__Фрагмент страницы__
======

А тиражи настоящих произведений откатились к мизеру и стали практически недоступными. На магазинных стеллажах обосновалась никем не покупаемая муть, причем такая, что даже самому забубенному секретарю не взбрело бы в голову с тех полок что-то купить. Но и подлинные читатели чуши не хотели. Вместо баланды-пропаганды они жаждали добротной литературы.

«Книжный бум» – такое определение было найдено для обозначения наметившегося явления в борьбе граждан за настоящую литературу. Ощущалось в данном термине немало раздражения, а на полосах газет нет-нет да и прорывалось нетерпение: когда уже, наконец, прекратится эта книжная лихорадка?! Пора уже и власть применить. Навести порядок.

А весь бум, равно как и сопутствующие ему крики, из-за того и разразился, что в связи с дефицитом в сфере удовлетворения «возросших запросов» сложилась система нелегального оборота книг. Соответственно, появились спекулянты, книжные «жучки». И теперь властям задача: и этих «жучков», и их клиентов-покупателей как следует прижать – да так, чтоб небо с овчинку!

Тем временем некоторым несознательным и очарованным чудным вымыслом «жучки» не «жучки», бумы не бумы – без разницы. Он, и впрямь самый читающий на свете народ, подтверждая присвоенную квалификацию, всерьез принялся собирать домашние библиотеки. Корешок к корешку… Одна полка готова! Вторая пошла. Корешок к корешку… Красиво!

А властям обидно. Коренной, казалось бы, товарищ, доселе ни в чем таком не замеченный, – и в ту же степь! Тоже, как назло, в художественную литературу ударился. Хлынул, словно какой-нибудь Козьма Прутков, в ряды книгочеев. Досада, и только. В самом деле, чего это их вдруг повело? Ведь столько лет травили! А тут стопроцентный, клейм негде ставить, хозяин жизни от станка, а туда же, французясь, выламывается, слова из чуждого нам лексикона вроде «Бражелон» или «Монсоро» норовит фонетически правильно, с характерными носовыми доминантами, выговорить. Не оправдывает высокого звания локомотива.

======

__Фрагменты записей__
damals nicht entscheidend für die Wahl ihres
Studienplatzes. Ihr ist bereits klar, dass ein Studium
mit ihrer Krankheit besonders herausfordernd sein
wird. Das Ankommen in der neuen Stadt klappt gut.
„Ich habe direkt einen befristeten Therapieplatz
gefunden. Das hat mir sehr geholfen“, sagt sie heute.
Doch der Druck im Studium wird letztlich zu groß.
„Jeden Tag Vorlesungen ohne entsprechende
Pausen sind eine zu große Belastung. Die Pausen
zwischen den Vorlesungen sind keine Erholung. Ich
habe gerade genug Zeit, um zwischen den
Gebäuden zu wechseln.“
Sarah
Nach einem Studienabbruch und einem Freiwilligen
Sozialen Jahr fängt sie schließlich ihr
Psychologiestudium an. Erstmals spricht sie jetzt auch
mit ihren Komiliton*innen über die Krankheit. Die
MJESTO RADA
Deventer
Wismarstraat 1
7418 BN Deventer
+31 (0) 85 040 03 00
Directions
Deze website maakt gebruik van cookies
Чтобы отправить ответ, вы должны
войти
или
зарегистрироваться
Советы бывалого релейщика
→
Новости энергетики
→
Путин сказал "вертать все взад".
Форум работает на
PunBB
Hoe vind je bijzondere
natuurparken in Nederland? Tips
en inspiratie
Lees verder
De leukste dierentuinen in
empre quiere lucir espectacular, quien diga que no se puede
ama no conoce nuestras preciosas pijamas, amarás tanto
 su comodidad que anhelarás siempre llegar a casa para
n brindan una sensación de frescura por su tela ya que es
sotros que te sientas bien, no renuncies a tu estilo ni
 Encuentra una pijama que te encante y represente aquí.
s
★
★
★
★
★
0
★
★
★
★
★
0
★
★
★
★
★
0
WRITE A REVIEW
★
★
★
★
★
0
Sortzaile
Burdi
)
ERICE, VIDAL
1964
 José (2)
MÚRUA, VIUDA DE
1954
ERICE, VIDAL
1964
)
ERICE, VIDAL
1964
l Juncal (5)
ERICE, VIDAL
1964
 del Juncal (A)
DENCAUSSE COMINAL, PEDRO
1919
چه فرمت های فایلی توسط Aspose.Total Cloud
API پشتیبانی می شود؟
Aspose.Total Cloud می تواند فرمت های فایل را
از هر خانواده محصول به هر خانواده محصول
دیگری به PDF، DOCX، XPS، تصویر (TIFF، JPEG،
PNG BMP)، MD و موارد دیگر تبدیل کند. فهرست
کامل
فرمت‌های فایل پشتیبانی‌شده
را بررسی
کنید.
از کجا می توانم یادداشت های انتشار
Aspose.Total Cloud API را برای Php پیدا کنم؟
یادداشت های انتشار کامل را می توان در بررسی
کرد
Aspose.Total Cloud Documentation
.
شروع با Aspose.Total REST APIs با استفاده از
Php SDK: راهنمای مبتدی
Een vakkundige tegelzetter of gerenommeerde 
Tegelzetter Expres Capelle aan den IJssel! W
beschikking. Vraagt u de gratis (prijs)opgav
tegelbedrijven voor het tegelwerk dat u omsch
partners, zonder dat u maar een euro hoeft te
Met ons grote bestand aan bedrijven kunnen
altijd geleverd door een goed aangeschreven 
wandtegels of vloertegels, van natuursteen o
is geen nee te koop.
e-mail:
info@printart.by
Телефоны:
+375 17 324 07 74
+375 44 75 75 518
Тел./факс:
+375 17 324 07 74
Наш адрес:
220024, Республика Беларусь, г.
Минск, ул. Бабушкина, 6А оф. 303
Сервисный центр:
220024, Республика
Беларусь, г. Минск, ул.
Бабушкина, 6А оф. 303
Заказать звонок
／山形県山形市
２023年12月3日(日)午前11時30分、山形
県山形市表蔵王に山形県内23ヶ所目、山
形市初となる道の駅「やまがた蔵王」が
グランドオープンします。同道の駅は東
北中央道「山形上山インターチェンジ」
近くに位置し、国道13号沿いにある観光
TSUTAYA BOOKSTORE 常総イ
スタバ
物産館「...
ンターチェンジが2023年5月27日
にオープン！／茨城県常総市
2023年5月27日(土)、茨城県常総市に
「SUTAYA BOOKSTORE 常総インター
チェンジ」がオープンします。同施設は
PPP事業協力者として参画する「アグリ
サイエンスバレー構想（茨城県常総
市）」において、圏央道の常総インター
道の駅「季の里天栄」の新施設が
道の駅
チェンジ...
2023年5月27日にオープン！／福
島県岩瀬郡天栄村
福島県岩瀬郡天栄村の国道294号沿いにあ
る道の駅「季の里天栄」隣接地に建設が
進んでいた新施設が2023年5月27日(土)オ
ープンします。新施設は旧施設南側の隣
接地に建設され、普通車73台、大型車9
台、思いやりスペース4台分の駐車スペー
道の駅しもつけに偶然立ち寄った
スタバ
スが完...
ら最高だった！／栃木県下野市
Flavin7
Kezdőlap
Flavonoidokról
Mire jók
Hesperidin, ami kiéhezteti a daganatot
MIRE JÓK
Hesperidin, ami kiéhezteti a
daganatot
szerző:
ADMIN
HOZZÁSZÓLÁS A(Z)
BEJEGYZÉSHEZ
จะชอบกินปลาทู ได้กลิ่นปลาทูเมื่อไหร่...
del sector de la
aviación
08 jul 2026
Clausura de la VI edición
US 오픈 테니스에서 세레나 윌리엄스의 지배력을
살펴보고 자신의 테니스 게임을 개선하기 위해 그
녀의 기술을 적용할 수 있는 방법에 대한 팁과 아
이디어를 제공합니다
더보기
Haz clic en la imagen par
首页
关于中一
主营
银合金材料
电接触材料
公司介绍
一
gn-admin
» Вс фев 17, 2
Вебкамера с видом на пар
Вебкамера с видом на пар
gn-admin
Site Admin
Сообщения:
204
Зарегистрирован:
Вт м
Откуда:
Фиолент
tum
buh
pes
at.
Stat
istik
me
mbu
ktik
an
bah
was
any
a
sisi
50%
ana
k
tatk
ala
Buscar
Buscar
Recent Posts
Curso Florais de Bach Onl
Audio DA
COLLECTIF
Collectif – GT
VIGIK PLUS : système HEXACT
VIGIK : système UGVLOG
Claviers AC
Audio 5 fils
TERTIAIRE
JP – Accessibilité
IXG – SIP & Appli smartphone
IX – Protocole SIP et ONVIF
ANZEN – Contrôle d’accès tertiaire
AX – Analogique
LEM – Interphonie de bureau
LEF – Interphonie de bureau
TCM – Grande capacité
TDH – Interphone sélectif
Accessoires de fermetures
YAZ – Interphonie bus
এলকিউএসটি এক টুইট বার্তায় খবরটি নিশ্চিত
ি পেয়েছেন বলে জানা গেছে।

======

__По данным текста__
(a) Определите, пожалуйста, согласуются ли с текстом о книжном буме утверждения (i) «Книжных спекулянтов называли „жучками“», (ii) «Тиражи настоящих произведений заметно выросли» и (iii) «Читатели всерьез начали собирать домашние библиотеки». На каждое ответьте «да» или «нет» и процитируйте решающие слова текста дословно.
(b) Продолжите текст о книжном буме, начав сразу после его последнего предложения.

__Ответы к заданиям__
(a)
(i) Да: «появились спекулянты, книжные „жучки“».
(ii) Нет: «тиражи настоящих произведений откатились к мизеру».
(iii) Да: «всерьез принялся собирать домашние библиотеки».

(b)
С жиру разобрало! Давненько, видать, не снимали с предохранителя. Придется освежить память. Надо будет как-нибудь собрать их всех в одном месте и «Партийную организацию и партийную литературу» коллективно отштудировать. На зачет. И колхозной поэмой залакировать, еще разок на извилины брызнуть, чтоб сморщились.

Но если серьезно, то большую пользу с точки зрения народного просвещения принес этот книжный бум. Народ, доселе ничего, за вычетом примитивных кинокомедий, не видевший и не слышавший, если и не прочел, то, по крайней мере, узнал какие-то новые имена. На книжной волне он, оказывается, совершил благое дело – собрал домашнюю библиотеку!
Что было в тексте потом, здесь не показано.